Encounters include apprehensions AND expulsions.
These are generally
1. people temporarily in CBP custody, and given a court date for their asylum claim to be adjudicated (apprehensions)
AND
2. people who were denied entry and returned to either their home country or last country of transit (expulsions)
If someone shows up and is removed today and returns tomorrow, that's 2 encounters (explusions). Not 2 separate people. If they're removed and try to or do return illegally they are subject to a permanent ban.
Now let's focus on the apprehensions group. This will include admissible and inadmissible. Admissibles have an existing legal path today to enter. Inadmissibles do not, but can file an asylum claim. If they don't, they'll be removed. Those who do are documented aliens until their case is adjudicated. Many will be eligible to work temporarily. It could take 180 day or up to 7 years for these folks to be processed. If the asylum claim is denied, a removal order will be issued.
This link is helpful, but not gospel.
https://usafacts.org/articles/what-c...d-immigration/
This one on border recidivism is also interesting
https://usafacts.org/articles/border...der-crossings/
Now, Asylum claims.
Only about 18% of asylum claims today are heard and approved.
Why?
A similar percentage of asylum claims are heard and denied?
Wait, how? Those two numbers don't total anything close to 100%.

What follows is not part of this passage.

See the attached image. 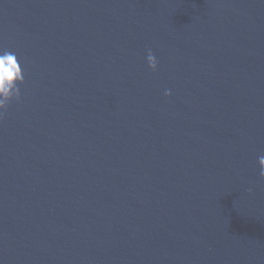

Those remaining cases fall into other buckets. 1 is that the asylum applicant has one or more other legal irons in the fire and the case is left unadjudicated while those other processes play out. One of those may be a Temporary Protected Status program enacted by the executive branch.
2. Are folks withdrew their cases formally. Most of these folks either found a different legal path, returned home or went elsewhere
3. Are those who didn't appear at their court date. This includes those who didn't formally withdraw but left. Those who were already deported/removed. And those who disappeared into the ether. This group is small. Removal orders will be in effect.
None of this speaks to refugees, who apply abroad.
Asylum claims occur at the border and is a legal means of immigrating, even if the initial entry was illegal.
And if you're still reading, there were only about 1.1 million asylum cases pending with the courts as of April 2024, and an additional 1.1 million pending with USCIS. If rejected by USCIS, most of those cases with be added to the immigration court docket. These are total cases. Not annual. Good perspective.
The apprehension rates are estimated about 75% under Trump and Biden.
There are just shy of 700 immigration judges today who are closing about 975 cases each per year. Backlogs under Trump increased by about 2.5x.